Para Woolf, existen dos tipos de lectores supuestamente acreditados de los que hay que desconfiar. Primero, el lector académico. El título de su primer libro de ensayos, El lector común, es una referencia a Samuel Johnson, quien recelaba de los profesores llenos de prejuicios literarios y su engañosa erudición. “Permitir que unas autoridades, por muy cubiertas de pieles sedosas y muy togadas que estén, entren en nuestras bibliotecas y dejar que nos digan cómo leer, qué leer, qué valor dar a lo que leemos es destruir el espíritu de libertad que se respira en esos santuarios”. A eso, le opone el lector común quien “lee por placer” y que “nunca cesa, mientras lee, de levantar un entramado tambaleante y destartalado que le dará la satisfacción temporal de asemejarse al objeto auténtico lo suficiente para permitirse el afecto, la risa y la discusión”.

· · · · · · ·

# Consignas de trabajo
1. Responde a estas preguntas sobre el texto acerca de Woolf y el lector común:
(a) ¿A quién remite el título del primer libro de ensayos de Woolf?
(b) ¿De quiénes recelaba esa figura?
(c) ¿Por qué lee el lector común?
2. Retoma el texto sobre los lectores según Woolf y prolóngalo a partir de su última oración.
Las líneas que vienen a continuación proceden de otra fuente.

[Entradas guardadas]

· · · · · · ·

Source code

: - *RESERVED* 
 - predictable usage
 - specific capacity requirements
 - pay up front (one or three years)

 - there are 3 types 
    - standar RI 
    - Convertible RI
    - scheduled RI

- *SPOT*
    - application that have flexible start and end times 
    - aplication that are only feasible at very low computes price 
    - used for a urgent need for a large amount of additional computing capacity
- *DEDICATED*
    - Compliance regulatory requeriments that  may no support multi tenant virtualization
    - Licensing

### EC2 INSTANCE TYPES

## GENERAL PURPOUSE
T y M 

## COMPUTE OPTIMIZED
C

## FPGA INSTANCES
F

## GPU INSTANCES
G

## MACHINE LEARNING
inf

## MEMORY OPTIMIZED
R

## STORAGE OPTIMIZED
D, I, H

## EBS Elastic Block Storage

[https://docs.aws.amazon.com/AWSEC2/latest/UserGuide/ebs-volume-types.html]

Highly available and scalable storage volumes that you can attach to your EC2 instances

· · · · · · ·

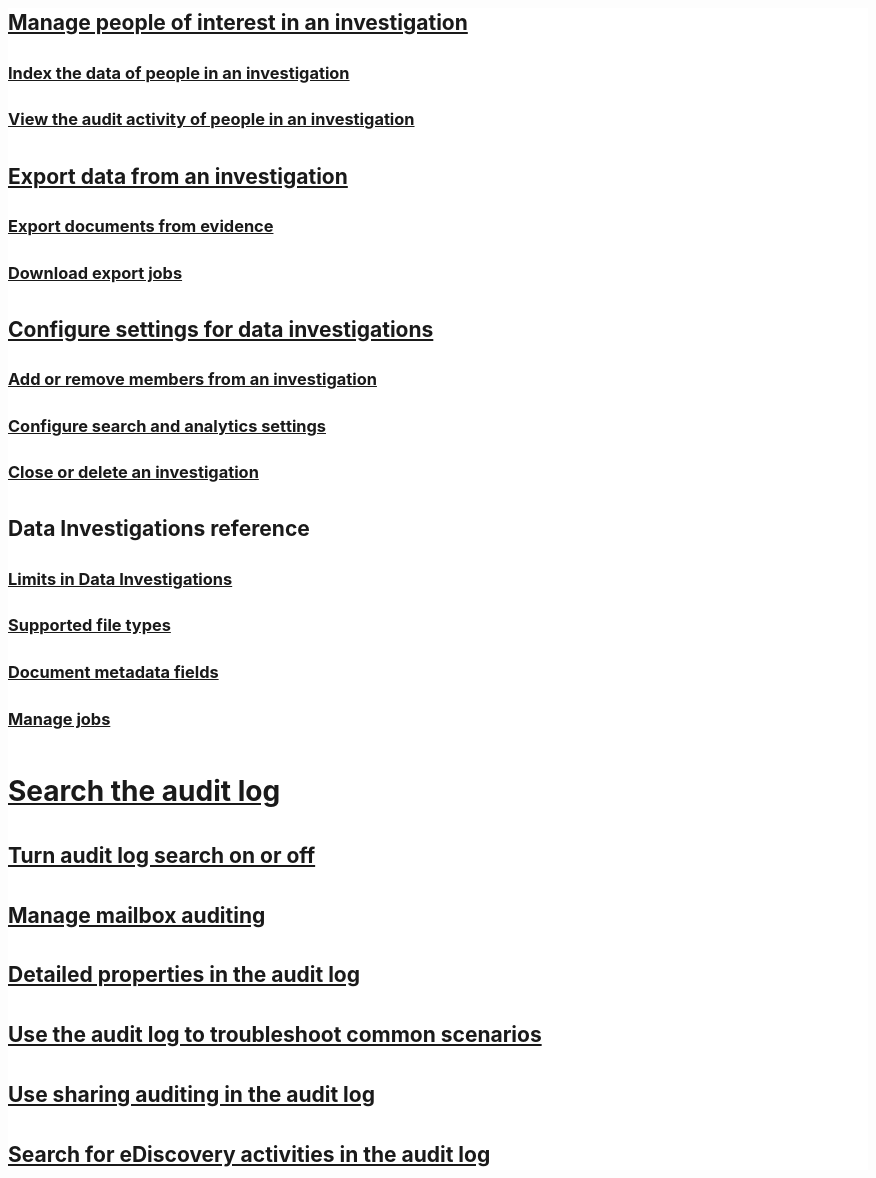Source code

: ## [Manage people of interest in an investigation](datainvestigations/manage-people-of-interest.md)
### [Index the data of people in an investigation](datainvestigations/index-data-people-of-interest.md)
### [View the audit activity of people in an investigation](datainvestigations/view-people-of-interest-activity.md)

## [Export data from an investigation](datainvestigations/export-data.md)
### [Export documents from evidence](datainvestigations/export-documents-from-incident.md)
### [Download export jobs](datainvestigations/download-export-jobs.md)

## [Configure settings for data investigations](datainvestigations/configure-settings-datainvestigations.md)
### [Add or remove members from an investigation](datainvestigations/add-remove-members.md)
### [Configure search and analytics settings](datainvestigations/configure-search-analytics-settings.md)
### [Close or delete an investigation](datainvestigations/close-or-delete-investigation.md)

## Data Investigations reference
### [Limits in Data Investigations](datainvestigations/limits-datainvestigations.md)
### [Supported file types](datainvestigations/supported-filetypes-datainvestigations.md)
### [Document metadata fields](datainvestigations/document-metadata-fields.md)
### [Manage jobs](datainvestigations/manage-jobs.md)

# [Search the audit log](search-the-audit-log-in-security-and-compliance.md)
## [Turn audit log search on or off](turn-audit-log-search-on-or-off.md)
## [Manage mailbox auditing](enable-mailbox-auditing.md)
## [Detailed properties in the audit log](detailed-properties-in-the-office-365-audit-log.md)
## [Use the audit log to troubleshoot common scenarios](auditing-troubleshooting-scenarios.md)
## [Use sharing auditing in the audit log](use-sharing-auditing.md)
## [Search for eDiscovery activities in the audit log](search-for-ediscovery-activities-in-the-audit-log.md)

· · · · · · ·

# Respuestas numeradas
1.
(a) A Samuel Johnson.
(b) De los profesores llenos de prejuicios literarios y de su engañosa erudición.
(c) Por placer.

2.
Por otra parte, Woolf ataca a la crítica periodística. Sabía de lo que hablaba, pues escribió más de seiscientos artículos para la prensa, de los cuales innumerables reseñas críticas. Su principal objeción es que el reseñador es una persona que va con prisa y que debe “escribir demasiado y demasiado a menudo”. En tales condiciones es difícil realizar una lectura productiva de un libro, sabiendo además lo “ imposible” que es para “los vivos juzgar las obras de los vivos”. En un ensayo titulado “Reseñar”, Woolf imagina, con su habitual humor, una horda de reseñadores convertidos, con el paso de los años, en “resumidores” (resumirán únicamente la trama) y, posteriormente, en “probadores” (le pondrán un sello al libro, “un asterisco para indicar aprobación y una daga para indicar desaprobación”). Asimismo, Woolf señala que las reseñas suelen tratar sobre autores vivos, que son amigos o enemigos. “El reseñador sabe que tiene obstáculos, distracciones y prejuicios”. La crítica periodística se inserta en un juego de relaciones, en el qué dirán, alejada, por tanto, de una lectura pura y desinteresada.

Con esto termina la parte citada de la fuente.